As a salt cellar, the same shape stands on a table with the four points downwards; the four open pockets may be used to hold small pieces of food.

Several fine artists have been inspired by this form:

- "Frog pond plop (Opening 6)", a concrete poem by Sylvester Houédard translating the most famous haiku of Matsuo Bashō, was formatted as a paper fortune teller (with pictorial instructions) by Edward Wright, Nazli Zaki, and Matilda Cheung, and published in a numbered edition in 1965 by Houédard's Openings Press. The outside and two inside surfaces of the fortune teller are decorated with the words "frog", "pond", and "plop", each spelled with one letter on each point of the fortune teller.
- "Fortune Teller (it will all end in stars)", a large photorealistic pencil drawing by Australian artist Cassandra Laing (2007), depicts two hands holding closed a paper fortune teller decorated with an astronomical theme and foretelling Laing's soon-to-come death from breast cancer.
- "Unfolding Lives", a monumental sculpture in the form of a paper fortune teller by Judith Forrest and Terri-ann White (2010), at the Perth Cultural Centre, forms a memorial to the Forgotten Australians, institutionalized Australian children. After protests over its 2016 removal for museum renovations, it was restored and reinstalled near its original location in 2023.
- In 2018, over 10,000 illuminated red and yellow copies of this shape were used to create an installation resembling lava pouring from a building window, titled "ORIGAMI LAVA" (David Oliva + Anna Juncà), for the Lluèrnia festival in Olot, Spain.
- British installation artist Leonie Bradley's "Swarm" (2022) envisions masses of fortune tellers, folded from yellow and black paper, as a swarm of bees, and invites participants to fold their own bees as a reminder "to think about chance versus decision and the positive climate futures we can choose to create". The same artwork has also been featured in fundraising events for Bees for Development.

==History==
Central European baptismal certificates from the 17th and 18th centuries were often folded in the same doubly blintzed pattern as the flat base for the fortune teller, before its points are folded together.

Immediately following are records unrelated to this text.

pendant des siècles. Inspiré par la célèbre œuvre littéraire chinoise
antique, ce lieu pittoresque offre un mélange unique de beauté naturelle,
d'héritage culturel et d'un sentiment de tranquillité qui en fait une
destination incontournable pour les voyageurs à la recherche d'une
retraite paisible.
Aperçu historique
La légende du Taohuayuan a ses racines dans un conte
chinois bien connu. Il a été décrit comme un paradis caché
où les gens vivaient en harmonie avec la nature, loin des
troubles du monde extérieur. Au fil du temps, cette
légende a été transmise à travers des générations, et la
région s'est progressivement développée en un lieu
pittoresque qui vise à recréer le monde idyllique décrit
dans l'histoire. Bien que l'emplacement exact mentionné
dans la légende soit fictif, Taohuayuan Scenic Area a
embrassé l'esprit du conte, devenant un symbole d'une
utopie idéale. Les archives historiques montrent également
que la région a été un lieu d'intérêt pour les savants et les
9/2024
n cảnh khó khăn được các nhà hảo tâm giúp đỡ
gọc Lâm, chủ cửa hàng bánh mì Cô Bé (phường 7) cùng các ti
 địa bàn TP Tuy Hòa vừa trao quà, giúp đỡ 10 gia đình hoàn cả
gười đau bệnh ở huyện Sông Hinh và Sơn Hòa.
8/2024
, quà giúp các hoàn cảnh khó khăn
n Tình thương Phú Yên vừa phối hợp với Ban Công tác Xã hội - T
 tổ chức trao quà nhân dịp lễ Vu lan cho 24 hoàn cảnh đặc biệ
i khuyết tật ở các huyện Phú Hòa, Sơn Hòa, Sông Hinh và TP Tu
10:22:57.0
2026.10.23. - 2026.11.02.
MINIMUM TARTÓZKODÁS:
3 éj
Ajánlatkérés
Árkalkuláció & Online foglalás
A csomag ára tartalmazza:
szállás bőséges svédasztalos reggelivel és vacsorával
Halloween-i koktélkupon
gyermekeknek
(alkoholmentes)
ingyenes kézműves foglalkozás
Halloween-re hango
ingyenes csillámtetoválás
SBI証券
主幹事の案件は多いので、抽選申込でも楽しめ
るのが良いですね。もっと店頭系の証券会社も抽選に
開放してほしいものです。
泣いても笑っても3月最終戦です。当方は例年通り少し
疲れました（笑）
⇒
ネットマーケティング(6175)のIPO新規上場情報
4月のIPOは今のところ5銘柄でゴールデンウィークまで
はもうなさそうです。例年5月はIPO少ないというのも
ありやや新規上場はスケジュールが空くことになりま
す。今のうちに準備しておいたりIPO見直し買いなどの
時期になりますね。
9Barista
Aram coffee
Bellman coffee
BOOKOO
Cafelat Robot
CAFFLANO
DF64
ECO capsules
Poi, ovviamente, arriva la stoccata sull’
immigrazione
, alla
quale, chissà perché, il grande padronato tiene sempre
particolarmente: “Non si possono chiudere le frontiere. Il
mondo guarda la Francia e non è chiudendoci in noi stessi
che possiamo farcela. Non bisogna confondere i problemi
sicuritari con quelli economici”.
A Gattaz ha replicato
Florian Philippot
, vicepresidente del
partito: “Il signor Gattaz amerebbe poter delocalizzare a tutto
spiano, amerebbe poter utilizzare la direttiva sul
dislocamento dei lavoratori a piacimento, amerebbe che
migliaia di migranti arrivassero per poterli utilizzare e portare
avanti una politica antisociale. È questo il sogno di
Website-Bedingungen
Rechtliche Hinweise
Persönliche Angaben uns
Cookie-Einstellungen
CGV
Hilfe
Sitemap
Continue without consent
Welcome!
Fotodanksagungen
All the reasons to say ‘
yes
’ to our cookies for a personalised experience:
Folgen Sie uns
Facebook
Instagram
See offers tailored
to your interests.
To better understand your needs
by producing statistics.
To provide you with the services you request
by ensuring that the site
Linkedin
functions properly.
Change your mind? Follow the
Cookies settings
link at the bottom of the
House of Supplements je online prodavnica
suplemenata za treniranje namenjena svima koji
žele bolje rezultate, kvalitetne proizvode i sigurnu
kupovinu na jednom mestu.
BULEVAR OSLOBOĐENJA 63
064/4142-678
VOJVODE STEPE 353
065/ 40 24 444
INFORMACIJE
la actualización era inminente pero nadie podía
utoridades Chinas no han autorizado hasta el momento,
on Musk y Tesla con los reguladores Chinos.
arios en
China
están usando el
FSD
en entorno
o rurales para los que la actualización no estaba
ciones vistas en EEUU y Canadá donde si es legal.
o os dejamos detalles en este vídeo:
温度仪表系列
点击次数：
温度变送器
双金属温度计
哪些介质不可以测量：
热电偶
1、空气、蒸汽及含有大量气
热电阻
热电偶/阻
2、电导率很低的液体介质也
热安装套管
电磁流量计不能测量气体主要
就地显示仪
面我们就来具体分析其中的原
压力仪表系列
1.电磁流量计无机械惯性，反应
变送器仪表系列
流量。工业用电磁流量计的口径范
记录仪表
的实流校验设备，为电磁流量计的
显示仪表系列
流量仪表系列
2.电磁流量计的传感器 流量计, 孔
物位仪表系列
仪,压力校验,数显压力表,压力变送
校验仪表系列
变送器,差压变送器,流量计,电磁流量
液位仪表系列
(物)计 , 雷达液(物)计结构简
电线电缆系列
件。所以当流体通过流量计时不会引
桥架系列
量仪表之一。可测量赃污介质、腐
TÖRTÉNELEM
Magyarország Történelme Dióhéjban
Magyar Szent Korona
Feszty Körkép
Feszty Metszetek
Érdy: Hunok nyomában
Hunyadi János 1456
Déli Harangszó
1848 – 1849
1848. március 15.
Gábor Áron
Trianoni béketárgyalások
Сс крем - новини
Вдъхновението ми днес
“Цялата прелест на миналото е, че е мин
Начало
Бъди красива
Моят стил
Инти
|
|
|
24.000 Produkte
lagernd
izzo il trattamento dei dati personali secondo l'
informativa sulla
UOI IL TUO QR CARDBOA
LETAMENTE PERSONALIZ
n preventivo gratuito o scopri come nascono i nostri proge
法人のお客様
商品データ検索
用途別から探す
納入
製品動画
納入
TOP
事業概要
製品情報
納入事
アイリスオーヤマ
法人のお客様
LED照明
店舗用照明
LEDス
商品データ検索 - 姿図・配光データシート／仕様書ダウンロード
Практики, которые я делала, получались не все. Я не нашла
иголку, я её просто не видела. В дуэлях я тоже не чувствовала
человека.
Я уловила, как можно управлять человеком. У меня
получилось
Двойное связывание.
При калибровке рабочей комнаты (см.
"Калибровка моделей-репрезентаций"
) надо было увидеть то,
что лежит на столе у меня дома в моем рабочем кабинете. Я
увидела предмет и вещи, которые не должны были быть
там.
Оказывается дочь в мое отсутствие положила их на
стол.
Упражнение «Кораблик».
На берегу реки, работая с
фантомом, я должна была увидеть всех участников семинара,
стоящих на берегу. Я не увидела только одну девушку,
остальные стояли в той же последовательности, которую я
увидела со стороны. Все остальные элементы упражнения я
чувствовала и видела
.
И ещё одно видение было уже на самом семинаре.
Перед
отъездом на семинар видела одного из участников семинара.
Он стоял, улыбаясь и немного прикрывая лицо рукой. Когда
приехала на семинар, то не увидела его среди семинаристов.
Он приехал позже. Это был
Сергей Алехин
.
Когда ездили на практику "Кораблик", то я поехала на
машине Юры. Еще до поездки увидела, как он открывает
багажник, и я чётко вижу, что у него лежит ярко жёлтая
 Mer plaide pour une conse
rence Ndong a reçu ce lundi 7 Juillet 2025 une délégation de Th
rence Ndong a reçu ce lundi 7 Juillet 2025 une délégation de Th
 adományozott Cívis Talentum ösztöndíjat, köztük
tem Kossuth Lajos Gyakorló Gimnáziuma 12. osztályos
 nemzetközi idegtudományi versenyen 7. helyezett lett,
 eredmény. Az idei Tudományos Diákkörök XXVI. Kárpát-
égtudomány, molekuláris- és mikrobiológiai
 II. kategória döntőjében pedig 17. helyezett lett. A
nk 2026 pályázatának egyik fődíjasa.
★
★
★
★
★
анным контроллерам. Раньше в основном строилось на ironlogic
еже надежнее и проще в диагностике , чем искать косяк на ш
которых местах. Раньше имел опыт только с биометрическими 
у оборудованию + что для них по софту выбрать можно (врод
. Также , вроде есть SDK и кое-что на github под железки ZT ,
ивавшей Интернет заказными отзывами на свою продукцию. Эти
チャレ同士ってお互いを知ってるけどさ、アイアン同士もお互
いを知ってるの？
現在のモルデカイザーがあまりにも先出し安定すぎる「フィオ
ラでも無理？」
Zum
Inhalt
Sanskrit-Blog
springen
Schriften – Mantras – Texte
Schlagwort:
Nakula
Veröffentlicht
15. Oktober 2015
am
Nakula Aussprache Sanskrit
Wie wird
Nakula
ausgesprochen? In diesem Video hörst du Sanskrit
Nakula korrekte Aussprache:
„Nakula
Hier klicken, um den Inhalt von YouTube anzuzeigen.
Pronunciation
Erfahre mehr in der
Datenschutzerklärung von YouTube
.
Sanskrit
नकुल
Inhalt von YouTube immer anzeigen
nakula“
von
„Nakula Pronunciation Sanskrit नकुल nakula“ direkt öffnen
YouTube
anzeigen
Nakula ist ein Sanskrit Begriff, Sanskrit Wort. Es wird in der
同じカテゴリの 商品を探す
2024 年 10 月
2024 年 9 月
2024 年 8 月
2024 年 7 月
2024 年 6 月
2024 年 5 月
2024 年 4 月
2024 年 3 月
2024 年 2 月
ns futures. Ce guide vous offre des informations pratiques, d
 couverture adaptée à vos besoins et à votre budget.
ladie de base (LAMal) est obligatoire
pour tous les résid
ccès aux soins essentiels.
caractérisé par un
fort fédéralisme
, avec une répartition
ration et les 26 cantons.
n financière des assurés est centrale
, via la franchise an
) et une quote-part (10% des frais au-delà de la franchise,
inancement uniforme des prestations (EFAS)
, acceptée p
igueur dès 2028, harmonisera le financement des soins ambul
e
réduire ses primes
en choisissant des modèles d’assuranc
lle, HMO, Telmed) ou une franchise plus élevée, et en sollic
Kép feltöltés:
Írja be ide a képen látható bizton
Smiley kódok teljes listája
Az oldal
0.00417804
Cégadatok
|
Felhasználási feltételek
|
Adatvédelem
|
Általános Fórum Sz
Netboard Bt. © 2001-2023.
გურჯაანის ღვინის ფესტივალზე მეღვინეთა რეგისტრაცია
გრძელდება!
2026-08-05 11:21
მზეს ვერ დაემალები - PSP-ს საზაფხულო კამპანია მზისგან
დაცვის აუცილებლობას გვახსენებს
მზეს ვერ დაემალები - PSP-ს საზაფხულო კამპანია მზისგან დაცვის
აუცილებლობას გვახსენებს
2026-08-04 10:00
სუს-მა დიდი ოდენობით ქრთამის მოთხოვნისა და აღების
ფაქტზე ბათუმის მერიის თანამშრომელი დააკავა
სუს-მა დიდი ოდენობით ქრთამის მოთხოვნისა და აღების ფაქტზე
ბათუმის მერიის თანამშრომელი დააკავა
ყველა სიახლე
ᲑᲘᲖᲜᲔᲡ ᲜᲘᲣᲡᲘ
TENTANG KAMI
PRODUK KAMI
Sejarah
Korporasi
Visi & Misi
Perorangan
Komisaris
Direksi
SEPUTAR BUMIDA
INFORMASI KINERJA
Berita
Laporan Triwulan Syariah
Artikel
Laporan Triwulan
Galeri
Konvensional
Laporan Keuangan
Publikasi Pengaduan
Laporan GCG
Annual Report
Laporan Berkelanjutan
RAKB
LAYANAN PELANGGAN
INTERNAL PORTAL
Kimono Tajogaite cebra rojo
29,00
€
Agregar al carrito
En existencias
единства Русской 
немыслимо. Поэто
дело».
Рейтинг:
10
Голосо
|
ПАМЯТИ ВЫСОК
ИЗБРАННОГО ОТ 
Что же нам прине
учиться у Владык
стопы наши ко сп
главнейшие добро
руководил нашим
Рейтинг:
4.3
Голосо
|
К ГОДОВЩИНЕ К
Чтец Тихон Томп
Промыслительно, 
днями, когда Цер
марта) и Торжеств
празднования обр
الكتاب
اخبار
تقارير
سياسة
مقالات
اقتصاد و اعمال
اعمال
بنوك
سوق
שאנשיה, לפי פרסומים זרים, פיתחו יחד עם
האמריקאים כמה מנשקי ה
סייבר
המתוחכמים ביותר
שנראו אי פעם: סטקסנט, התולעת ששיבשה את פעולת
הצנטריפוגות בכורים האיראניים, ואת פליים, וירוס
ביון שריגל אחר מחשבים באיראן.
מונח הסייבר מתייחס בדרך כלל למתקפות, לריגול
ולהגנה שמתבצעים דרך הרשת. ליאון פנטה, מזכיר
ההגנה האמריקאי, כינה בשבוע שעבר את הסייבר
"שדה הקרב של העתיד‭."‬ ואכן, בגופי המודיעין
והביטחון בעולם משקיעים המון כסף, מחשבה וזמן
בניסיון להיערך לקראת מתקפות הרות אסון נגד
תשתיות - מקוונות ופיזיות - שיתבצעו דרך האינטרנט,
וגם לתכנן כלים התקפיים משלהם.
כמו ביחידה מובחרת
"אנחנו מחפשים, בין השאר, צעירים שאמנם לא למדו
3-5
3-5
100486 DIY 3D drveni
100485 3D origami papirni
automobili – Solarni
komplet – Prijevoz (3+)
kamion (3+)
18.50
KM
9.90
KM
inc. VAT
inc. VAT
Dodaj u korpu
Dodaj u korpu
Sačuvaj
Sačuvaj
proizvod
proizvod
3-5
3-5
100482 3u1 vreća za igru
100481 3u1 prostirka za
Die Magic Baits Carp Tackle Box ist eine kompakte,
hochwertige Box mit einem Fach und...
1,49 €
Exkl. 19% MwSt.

Koshiro Hatori has suggested that the fortune teller shape is originally European, rather than Japanese, but its exact origin is unclear. Origami historian David Mitchell has found many 19th-century European sources mentioning a paper "salt cellar" or "pepper pot" (the latter often folded slightly differently). The first of these to unambiguously depict the paper fortune teller is an 1876 German book for children. It appears again, with the salt cellar name, in several other publications in the 1880s and 1890s in New York and Europe. Mitchell also cites a 1907 Spanish publication describing a guessing game similar to the use of paper fortune tellers. The use of this shape as a paper fortune-teller in England has been recorded since the 1950s. Martin Gardner included this fold, described as both a bug catcher and fortune-teller, in a column in Hugard's Magic Monthly, titled "Encyclopedia of Impromptu Magic", in the 1950s. Although the phrase "cootie catcher" has been used with other meanings in the U.S. for much longer, the use of the phrase for paper cootie catchers in the U.S. dates back at least to the 1960s. As well as being called a salt cellar, fortune teller, or cootie catcher, the same origami shape has also been called a "bugcatcher", "chatterbox", "whirlybird", or "paku-paku" (a Japanese phrase for gobbling that also lent its name to Pac-Man).